This is some new information that came in over the weekend on the changes to qualifying that they are implementing on April 19th.
Starting on April 19th, to qualify for a Variable rate or a term LESS than 5 years you must qualify using the greater of the 5 year posted rate or the contract rate. Because most lenders offer rates lower than posted, posted should be the higher of the two rates.
If you are currently looking at a term of less than 5 years or a variable rate, that would mean that they would have to qualify using the 5 year posted rate (5.39%) vs. the 3 year discounted rate (3.29%) that some banks will currently use. That could make for a BIG difference in the amount you qualify for.

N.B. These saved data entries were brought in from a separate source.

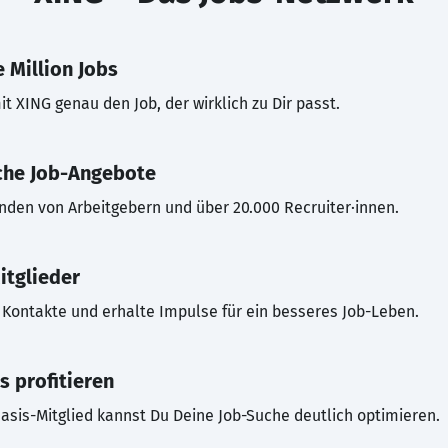
 Million Jobs
t XING genau den Job, der wirklich zu Dir passt.
che Job-Angebote
inden von Arbeitgebern und über 20.000 Recruiter·innen.
itglieder
Kontakte und erhalte Impulse für ein besseres Job-Leben.
s profitieren
asis-Mitglied kannst Du Deine Job-Suche deutlich optimieren.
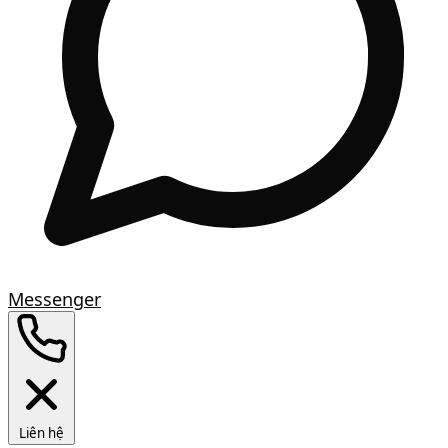
Messenger
Liên hệ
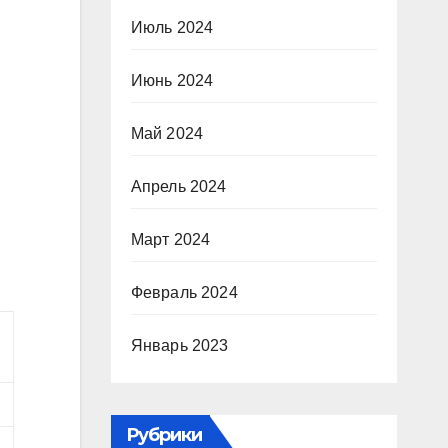
Июль 2024
Июнь 2024
Май 2024
Апрель 2024
Март 2024
Февраль 2024
Январь 2023
Рубрики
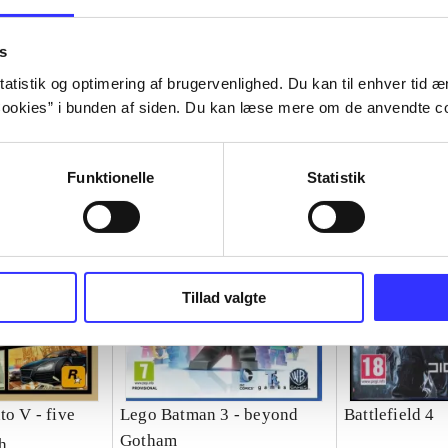
s
atistik og optimering af brugervenlighed. Du kan til enhver tid æn
ookies” i bunden af siden. Du kan læse mere om de anvendte co
Funktionelle
Statistik
Tillad valgte
to V - five
Lego Batman 3 - beyond
Battlefield 4
Gotham
h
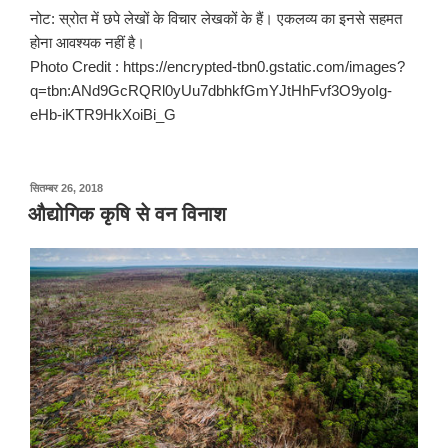
नोट: स्रोत में छपे लेखों के विचार लेखकों के हैं। एकलव्य का इनसे सहमत
होना आवश्यक नहीं है।
Photo Credit : https://encrypted-tbn0.gstatic.com/images?
q=tbn:ANd9GcRQRl0yUu7dbhkfGmYJtHhFvf3O9yoIg-
eHb-iKTR9HkXoiBi_G
पर
सितम्बर 26, 2018
प्रकाशित
औद्योगिक कृषि से वन विनाश
किया
गया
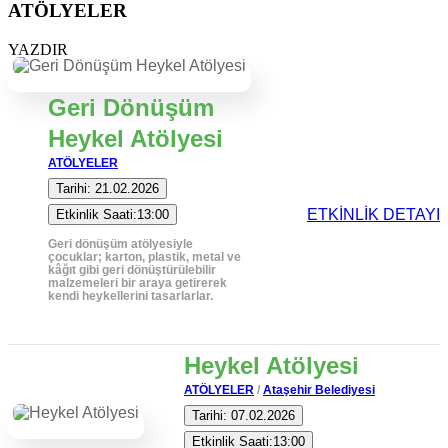
ATÖLYELER
YAZDIR
Geri Dönüşüm
Heykel Atölyesi
ATÖLYELER
Tarihi: 21.02.2026
ETKİNLİK DETAYI
Etkinlik Saati:13:00
Geri dönüşüm atölyesiyle
çocuklar; karton, plastik, metal ve
kâğıt gibi geri dönüştürülebilir
malzemeleri bir araya getirerek
kendi heykellerini tasarlarlar.
Heykel Atölyesi
ATÖLYELER
/
Ataşehir Belediyesi
Tarihi: 07.02.2026
Etkinlik Saati:13:00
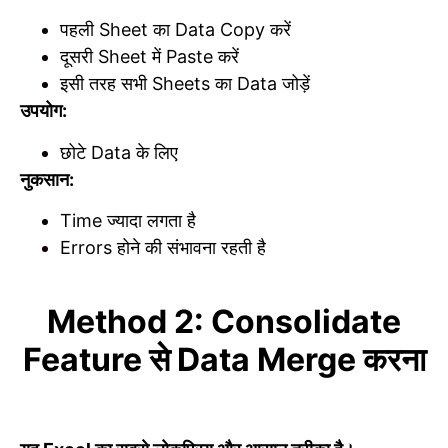
पहली Sheet का Data Copy करें
दूसरी Sheet में Paste करें
इसी तरह सभी Sheets का Data जोड़ें
उपयोग:
छोटे Data के लिए
नुकसान:
Time ज्यादा लगता है
Errors होने की संभावना रहती है
Method 2: Consolidate
Feature से Data Merge करना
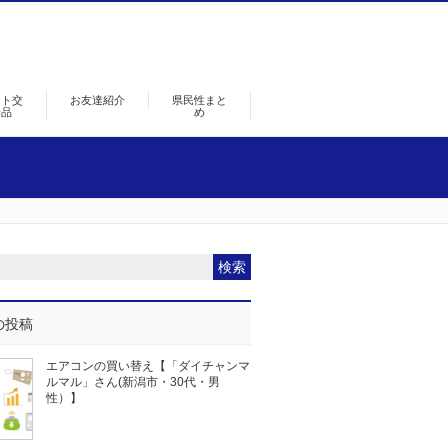
ント交
お友達紹介
県民性まと
景品
め
の投稿
エアコンの買い替え【「ダイチャンマ
ルマル」さん(新潟市・30代・男
性）】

If you are looking at a mortgage amount of $300,000 over a 35 year term and wanted a variable rate or a 1-4 year term that would mean you would have to qualify on a payment amount of $1589.49. If you are looking at a 5 year fixed rate, you can qualify using a payment of $1290.80. Thats a $300 per month difference.
If you are looking to qualify for a 5 year rate, there is no change to that, you will still be able to qualify for the 5 year discounted rate (3.79%).
It is pretty easy to see which term is going to be the popular term going forward.
Remember, last time there was a change to the mortgage rules, lenders started changing the rules prior to the change date.
These rules are only for Insured deals. If you have a client with 20% down, the rules will vary from bank to bank.